Kurumun internet sitesinde yayınlanan açıklamaya nazaran, Al-Kheetan, bölgedeki çatışma ve hücumlarda, kimi ailelerin bayanlar ve çocuklar da dahil tamamının öldürüldüğünü söyledi. BM İnsan Hakları Ofisi’nin şu ana kadar 111 sivil vefatı belgelendirdiğini ve doğrulama sürecinin devam ettiğini anlatan Sözcü, gerçek meyyit sayısının bundan çok daha yüksek olduğuna inanıldığını kelamlarına ekledi. Al-Kheetan, “Belgelendirilmiş birçok olay, yargısız infazdı. Bunlar mezhep temelinde işlenmiş üzere görünüyor” dedi. Açıklamada, bölgeden yansıyan haber ve açıklamalara işaret edilerek, bu infazların ‘kimliği belgisiz silahlı bireyler, süreksiz idarenin güvenlik güçlerini destekleyen silahlı kümelerin üyeleri ve bir evvelki hükümet ile ilişkili ögeler tarafından’ işlenmiş olduğuna işaret edildi.
‘EVLERİ BASIP “ALEVİ MİSİNİZ?” DİYE SORMUŞLAR’
Saldırılarda bilhassa Alevi kent ve köylerinin amaç alındığına dikkat çeken Sözcü Thameen Al-Kheetan, ‘son derece rahatsız edici bir dizi hadisede bayan ve çocuklar da dahil ailelerin büsbütün öldürüldüğünü’ tabir etti. BM İnsan Hakları Ofisi’ne ulaşan anlatımlara da atıfta bulunan Sözcü, faillerin konutları bastığını, daha sonra bu şahısları öldürüp öldürmeyecek biçimde buralarda yaşayan şahıslara Alevi mi Sünni mi olduklarının sorulduğunu anlattı. Açıklamada, “Hayatta kalan kimi şahıslar, pek çok erkeğin ailelerinin önünde vurularak öldürüldüğünü söyledi” sözlerine yer verildi. Açıklamada, eski hükümetin güvenlik güçleriyle kontaklı silahlı şahısların 6-7 Mart’ta Lazkiye, Tartus ve Baniyas’ta pek çok hastaneyi bastığı, süreksiz idare ve onunla kontaklı silahlı kümelerin güvenlik güçleriyle çatıştığı haberleri de aktarıldı. Açıklamada, bunun onlarca sivilin vefatına sebep olduğu, bu şahısların ortasında hastalar, hekimler ve tıp öğrencilerinin de olduğu söz edildi.
‘Sahadaki kaotik durumdan istifade etmiş üzere görünen kimliği belgisiz şahısların son günlerde mesken ve iş yerlerini yağmaladığı’ da aktarılan açıklamada, çok sayıda sivilin konutlarından kırsal bölgelere kaçtığı, kimilerinin ise bölgedeki Rus askeri üssüne sığındığı belirtildi. Açıklamada, Heyet Tahrir Şam (HTŞ) idaresinin 10 Mart’ta ‘güvenlik operasyonlarının bittiğini açıkladığı lakin bölgeden çatışma haberlerinin gelmeyi sürdürdüğü’ kaydedildi.

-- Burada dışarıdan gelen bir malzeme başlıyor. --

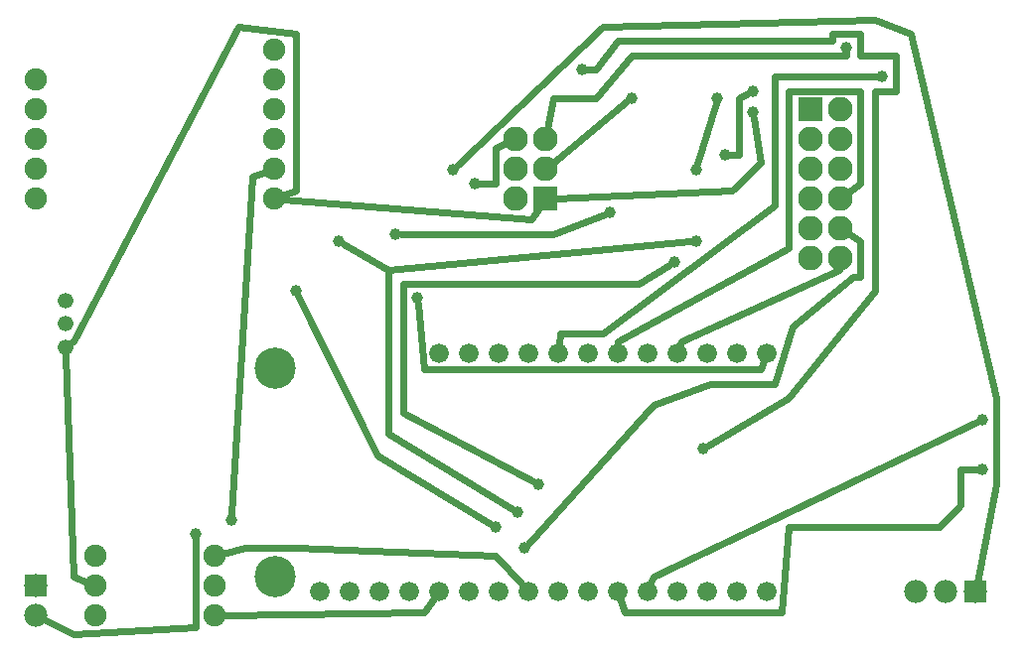
<source format=gtl>
G04 MADE WITH FRITZING*
G04 WWW.FRITZING.ORG*
G04 DOUBLE SIDED*
G04 HOLES PLATED*
G04 CONTOUR ON CENTER OF CONTOUR VECTOR*
%ASAXBY*%
%FSLAX23Y23*%
%MOIN*%
%OFA0B0*%
%SFA1.0B1.0*%
%ADD10C,0.078000*%
%ADD11C,0.083307*%
%ADD12C,0.075000*%
%ADD13C,0.138425*%
%ADD14C,0.066000*%
%ADD15C,0.052139*%
%ADD16C,0.039370*%
%ADD17R,0.078000X0.078000*%
%ADD18R,0.083307X0.083307*%
%ADD19C,0.024000*%
%LNCOPPER1*%
G90*
G70*
G54D10*
X101Y193D03*
X101Y94D03*
G54D11*
X1711Y1494D03*
X1711Y1594D03*
X1711Y1694D03*
X1811Y1494D03*
X1811Y1594D03*
X1811Y1694D03*
X2801Y1794D03*
X2801Y1694D03*
X2801Y1594D03*
X2801Y1494D03*
X2801Y1394D03*
X2801Y1294D03*
X2701Y1794D03*
X2701Y1694D03*
X2701Y1594D03*
X2701Y1494D03*
X2701Y1394D03*
X2701Y1294D03*
G54D12*
X901Y1994D03*
X901Y1894D03*
X901Y1794D03*
X901Y1694D03*
X901Y1594D03*
X901Y1494D03*
X101Y1894D03*
X101Y1794D03*
X101Y1694D03*
X101Y1594D03*
X101Y1494D03*
G54D13*
X904Y925D03*
G54D14*
X2554Y175D03*
X2454Y175D03*
X2354Y175D03*
X2254Y175D03*
X2154Y175D03*
X2054Y175D03*
X1954Y175D03*
X1854Y175D03*
X1754Y175D03*
X1654Y175D03*
X1554Y175D03*
X1454Y175D03*
X1354Y175D03*
X1254Y175D03*
X1154Y175D03*
X1054Y175D03*
X1454Y975D03*
X1554Y975D03*
X1654Y975D03*
X1754Y975D03*
X1854Y975D03*
X1954Y975D03*
X2054Y975D03*
X2154Y975D03*
X2254Y975D03*
X2354Y975D03*
X2454Y975D03*
X2554Y975D03*
G54D13*
X904Y225D03*
G54D12*
X701Y193D03*
X301Y193D03*
X701Y94D03*
X301Y94D03*
G54D10*
X3254Y175D03*
X3154Y175D03*
X3054Y175D03*
G54D15*
X201Y1151D03*
X201Y1072D03*
X201Y993D03*
G54D12*
X301Y293D03*
X701Y293D03*
G54D16*
X2244Y1279D03*
X1788Y535D03*
X1380Y1159D03*
X1572Y1543D03*
X2100Y1831D03*
X1932Y1927D03*
X2340Y655D03*
X2820Y1999D03*
X2940Y1903D03*
X1740Y319D03*
X1500Y1591D03*
X1644Y391D03*
X972Y1183D03*
X2028Y1447D03*
X1308Y1375D03*
X3276Y751D03*
X2508Y1855D03*
X2412Y1639D03*
X3276Y583D03*
X2388Y1831D03*
X2316Y1591D03*
X1116Y1351D03*
X1716Y439D03*
X2316Y1351D03*
X756Y415D03*
X636Y367D03*
X2508Y1783D03*
G54D17*
X101Y193D03*
G54D18*
X1811Y1494D03*
X2701Y1794D03*
G54D17*
X3254Y175D03*
G54D19*
X2797Y1261D02*
X2796Y1255D01*
X2796Y1255D02*
X2268Y1015D01*
X2268Y1015D02*
X2264Y1004D01*
D02*
X1436Y149D02*
X1404Y103D01*
X1404Y103D02*
X729Y94D01*
D02*
X1733Y197D02*
X1644Y295D01*
X1644Y295D02*
X972Y319D01*
X972Y319D02*
X804Y319D01*
X804Y319D02*
X728Y300D01*
D02*
X2827Y1513D02*
X2868Y1543D01*
X2868Y1543D02*
X2868Y1855D01*
X2868Y1855D02*
X2628Y1855D01*
X2628Y1855D02*
X2628Y1327D01*
X2628Y1327D02*
X2052Y1015D01*
X2052Y1015D02*
X2052Y1005D01*
D02*
X2921Y1903D02*
X2580Y1903D01*
X2580Y1903D02*
X2580Y1471D01*
X2580Y1471D02*
X2004Y1039D01*
X2004Y1039D02*
X1860Y1039D01*
X1860Y1039D02*
X1857Y1005D01*
D02*
X1817Y1726D02*
X1836Y1831D01*
X1836Y1831D02*
X1980Y1831D01*
X1980Y1831D02*
X2100Y1975D01*
X2100Y1975D02*
X2820Y1975D01*
X2820Y1975D02*
X2820Y1980D01*
D02*
X128Y80D02*
X228Y31D01*
X228Y31D02*
X636Y55D01*
X636Y55D02*
X636Y348D01*
D02*
X874Y1584D02*
X828Y1567D01*
X828Y1567D02*
X757Y434D01*
D02*
X201Y969D02*
X228Y223D01*
X228Y223D02*
X274Y204D01*
D02*
X928Y1503D02*
X972Y1519D01*
X972Y1519D02*
X972Y2047D01*
X972Y2047D02*
X780Y2071D01*
X780Y2071D02*
X228Y1015D01*
X228Y1015D02*
X220Y1009D01*
D02*
X1793Y1466D02*
X1764Y1423D01*
X1764Y1423D02*
X929Y1491D01*
D02*
X2511Y1764D02*
X2532Y1615D01*
X2532Y1615D02*
X2436Y1519D01*
X2436Y1519D02*
X1843Y1495D01*
D02*
X1681Y1680D02*
X1644Y1663D01*
X1644Y1663D02*
X1644Y1543D01*
X1644Y1543D02*
X1591Y1543D01*
D02*
X1382Y1140D02*
X1404Y919D01*
X1404Y919D02*
X2532Y919D01*
X2532Y919D02*
X2543Y946D01*
D02*
X1753Y333D02*
X2172Y799D01*
X2172Y799D02*
X2364Y871D01*
X2364Y871D02*
X2580Y871D01*
X2580Y871D02*
X2640Y1063D01*
X2640Y1063D02*
X2844Y1231D01*
X2844Y1231D02*
X2868Y1231D01*
X2868Y1231D02*
X2868Y1351D01*
X2868Y1351D02*
X2828Y1376D01*
D02*
X1771Y544D02*
X1332Y775D01*
X1332Y775D02*
X1332Y1207D01*
X1332Y1207D02*
X2124Y1207D01*
X2124Y1207D02*
X2228Y1269D01*
D02*
X2431Y1639D02*
X2460Y1639D01*
X2460Y1639D02*
X2460Y1831D01*
X2460Y1831D02*
X2491Y1846D01*
D02*
X3259Y743D02*
X2172Y223D01*
X2172Y223D02*
X2165Y204D01*
D02*
X1327Y1375D02*
X1836Y1375D01*
X1836Y1375D02*
X2010Y1440D01*
D02*
X2321Y1609D02*
X2383Y1813D01*
D02*
X3257Y583D02*
X3204Y583D01*
X3204Y583D02*
X3204Y463D01*
X3204Y463D02*
X3132Y391D01*
X3132Y391D02*
X2628Y391D01*
X2628Y391D02*
X2604Y103D01*
X2604Y103D02*
X2076Y103D01*
X2076Y103D02*
X2063Y145D01*
D02*
X2297Y1349D02*
X1284Y1255D01*
X1284Y1255D02*
X1284Y703D01*
X1284Y703D02*
X1700Y449D01*
D02*
X1132Y1341D02*
X1284Y1255D01*
D02*
X2356Y664D02*
X2628Y823D01*
X2628Y823D02*
X2916Y1183D01*
X2916Y1183D02*
X2916Y1855D01*
X2916Y1855D02*
X2988Y1855D01*
X2988Y1855D02*
X2988Y1975D01*
X2988Y1975D02*
X2868Y1975D01*
X2868Y1975D02*
X2868Y2047D01*
X2868Y2047D02*
X2772Y2047D01*
X2772Y2047D02*
X2772Y2023D01*
X2772Y2023D02*
X2052Y2023D01*
X2052Y2023D02*
X1980Y1927D01*
X1980Y1927D02*
X1951Y1927D01*
D02*
X2085Y1819D02*
X1836Y1614D01*
D02*
X3260Y204D02*
X3324Y535D01*
X3324Y535D02*
X3324Y823D01*
X3324Y823D02*
X3036Y2047D01*
X3036Y2047D02*
X2916Y2095D01*
X2916Y2095D02*
X2004Y2071D01*
X2004Y2071D02*
X1514Y1604D01*
D02*
X980Y1166D02*
X1248Y631D01*
X1248Y631D02*
X1628Y401D01*
G04 End of Copper1*
M02*
</source>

‘İHLALLERİN TÜM FAİLLERİ SORUMLU TUTULMALI’
Bölgede yaşanan tansiyonun çevrimiçi ve çevrimdışı nefret telaffuzları ve yayılan yanlış bilgilerle de birlikte tırmandığına dikkat çekilen açıklamada, nefret söylemi ve yanlış bilgilerde yaşanan bu artışın Suriye toplumunda öteki tansiyonları tetiklemesinden ve toplumsal ahenge ziyan vermesinden duyulan telaş lisana getirildi. Açıklamaya nazaran, BM İnsan Hakları Yüksek Komiseri Volker Türk de tüm cürümlerin faillerinin işledikleri hatalardan sorumlu tutulması davetinde bulundu. Süreksiz idarenin bağımsız soruşturma komitesi kurma kararını memnuniyetle karşılayan Türk, soruşturmaların süratli, etraflı, bağımsız ve tarafsız olması davetini yaptı. Açıklamada, “İhlallerden sorumlu herkes, irtibatlarından bağımsız bir formda, milletlerarası hukuk norm ve standartlarına uygun bir formda sorumlu tutulmalı. Mağdurlar ve ailelerinin hakikat, adalet ve tazminat hakkı var” denildi.
Açıklamada, bu tıp ihlallerin tekrar yaşanmasının engellenmesi için silahlı kümelerin Suriye’nin askeri yapılarının içine, ülkenin milletlerarası insan hakları ve insancıl hukuk yükümlülüklerine de uygun bir halde entegre edilmesinin ve geçmişte ve günümüzde insan hakları ihlalleri işleyenlerin sorumluluğunun ele alınmasının değerli olduğu belirtildi.
Öte yandan, İngiltere merkezli Suriye İnsan Hakları Gözlemevi’nin (SOHR) paylaştığı bilgilere nazaran, geçen hafta perşembe günü Suriye’de başlayan çatışma ve hücumlarda, 10 Mart Pazartesi günü prestijiyle 830’u sivil olmak üzere 1130 kişi öldürüldü.